Reproduce the material from the line with "者たちのオリジナルアニメPV制作に密着した「第2回Anime nova プロ" to the line with "番組MCは第１回に引き続きカズレーザー（メイプル超", substituting "アニメ制作者" for every occurrence of "アニメクリエイター" and leaving all else unchanged.
******
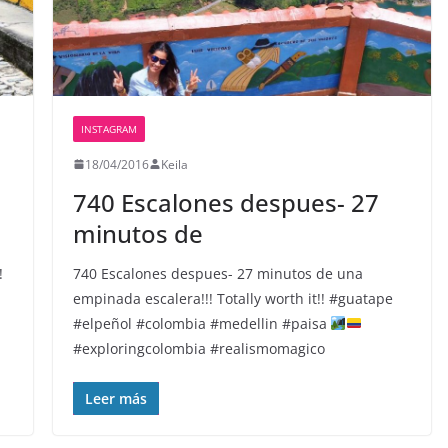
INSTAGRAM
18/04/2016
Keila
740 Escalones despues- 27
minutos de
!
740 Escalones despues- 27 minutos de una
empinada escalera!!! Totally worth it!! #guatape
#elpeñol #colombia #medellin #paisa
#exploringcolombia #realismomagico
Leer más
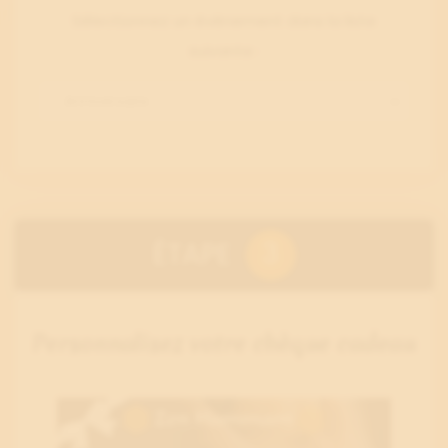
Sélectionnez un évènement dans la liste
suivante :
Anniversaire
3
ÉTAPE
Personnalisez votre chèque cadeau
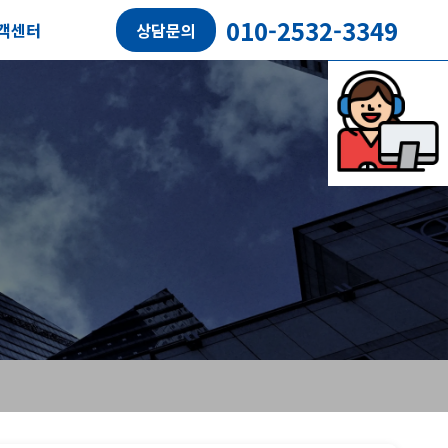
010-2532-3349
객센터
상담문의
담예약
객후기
******
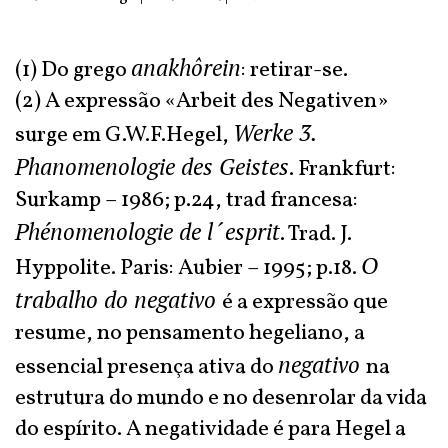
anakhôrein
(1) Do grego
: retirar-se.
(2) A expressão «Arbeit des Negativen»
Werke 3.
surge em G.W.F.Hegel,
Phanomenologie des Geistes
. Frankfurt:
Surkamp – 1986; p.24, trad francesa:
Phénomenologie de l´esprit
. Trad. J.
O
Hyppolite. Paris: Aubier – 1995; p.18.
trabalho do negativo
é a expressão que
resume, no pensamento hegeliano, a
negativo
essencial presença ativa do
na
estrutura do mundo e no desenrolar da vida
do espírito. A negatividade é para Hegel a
******
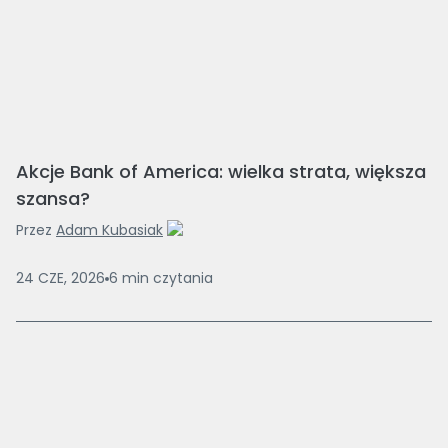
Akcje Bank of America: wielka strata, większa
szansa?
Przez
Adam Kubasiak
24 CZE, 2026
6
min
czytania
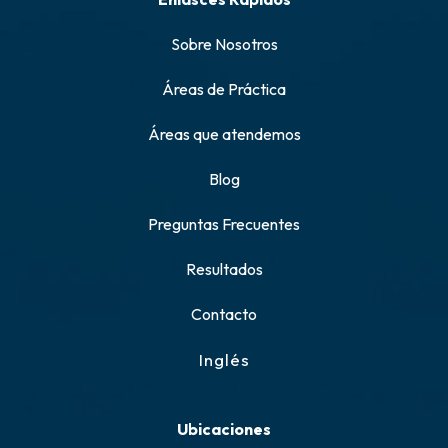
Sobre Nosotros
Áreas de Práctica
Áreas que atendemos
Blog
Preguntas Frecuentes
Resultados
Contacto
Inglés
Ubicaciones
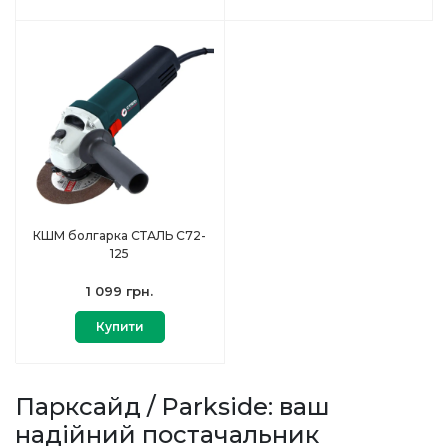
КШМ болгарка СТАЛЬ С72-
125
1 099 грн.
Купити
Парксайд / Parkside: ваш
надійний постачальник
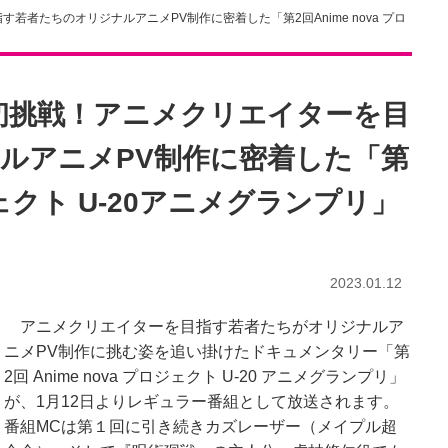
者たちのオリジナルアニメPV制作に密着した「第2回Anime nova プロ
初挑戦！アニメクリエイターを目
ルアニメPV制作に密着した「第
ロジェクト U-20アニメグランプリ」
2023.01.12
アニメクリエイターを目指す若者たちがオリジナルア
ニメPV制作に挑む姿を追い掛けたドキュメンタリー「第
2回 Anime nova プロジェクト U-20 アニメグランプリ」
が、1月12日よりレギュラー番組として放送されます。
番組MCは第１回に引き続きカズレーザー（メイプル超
******
TASK OUTPUT:
者たちのオリジナルアニメPV制作に密着した「第2回Anime nova プロ
初挑戦！アニメ制作者を目
ルアニメPV制作に密着した「第
ロジェクト U-20アニメグランプリ」
2023.01.12
アニメ制作者を目指す若者たちがオリジナルア
ニメPV制作に挑む姿を追い掛けたドキュメンタリー「第
2回 Anime nova プロジェクト U-20 アニメグランプリ」
が、1月12日よりレギュラー番組として放送されます。
番組MCは第１回に引き続きカズレーザー（メイプル超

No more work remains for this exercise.